### Input for this task
___

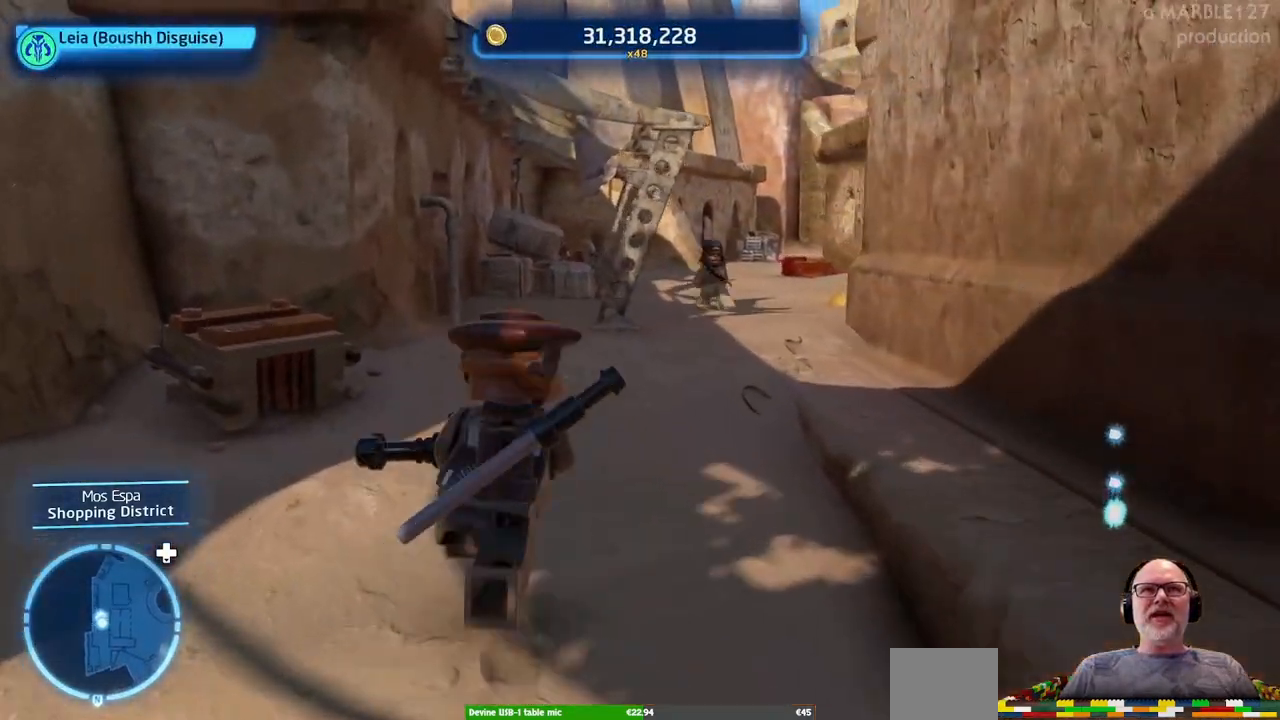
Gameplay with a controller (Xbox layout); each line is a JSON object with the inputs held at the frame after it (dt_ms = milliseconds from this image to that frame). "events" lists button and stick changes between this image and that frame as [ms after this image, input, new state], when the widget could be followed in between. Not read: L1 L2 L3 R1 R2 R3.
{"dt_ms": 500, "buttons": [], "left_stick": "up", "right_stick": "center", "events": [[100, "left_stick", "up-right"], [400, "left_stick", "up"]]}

___

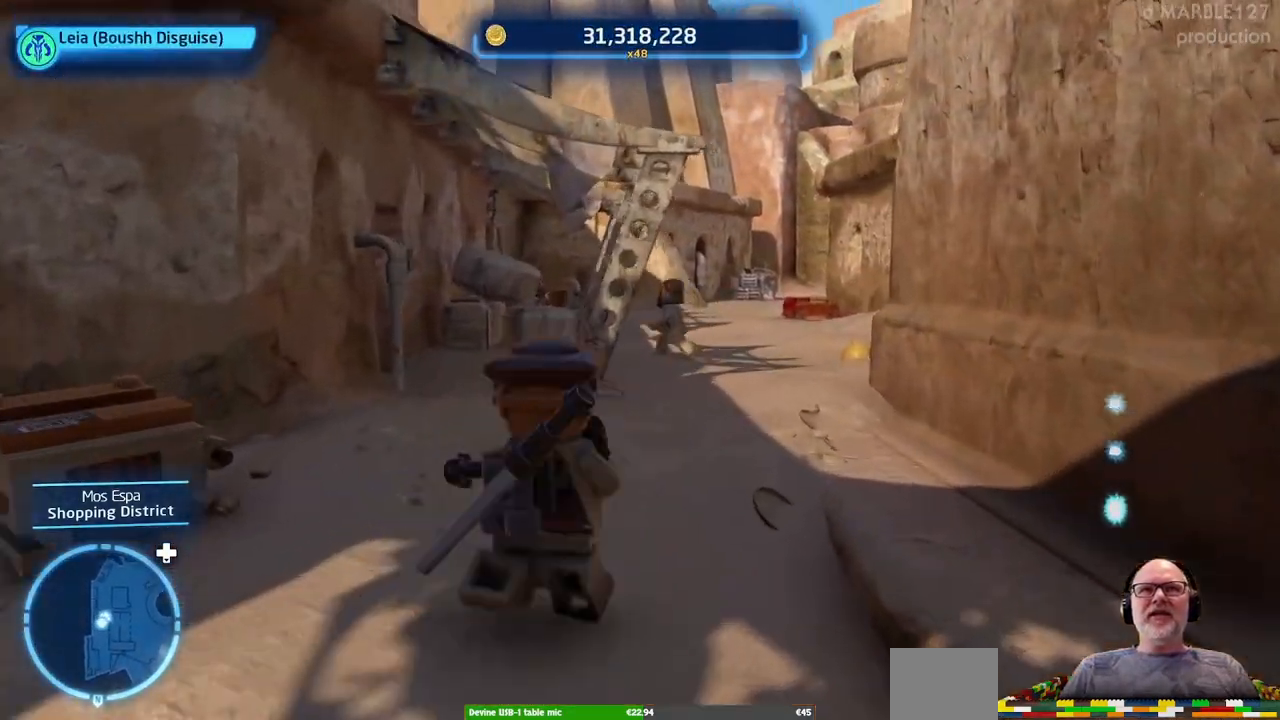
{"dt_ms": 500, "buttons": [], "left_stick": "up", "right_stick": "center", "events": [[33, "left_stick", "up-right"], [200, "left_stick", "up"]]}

___

### Exercise
Go through the entries above and report every line in which the word "center" appears.

### Solution for this problem
{"dt_ms": 500, "buttons": [], "left_stick": "up", "right_stick": "center", "events": [[100, "left_stick", "up-right"], [400, "left_stick", "up"]]}
{"dt_ms": 500, "buttons": [], "left_stick": "up", "right_stick": "center", "events": [[33, "left_stick", "up-right"], [200, "left_stick", "up"]]}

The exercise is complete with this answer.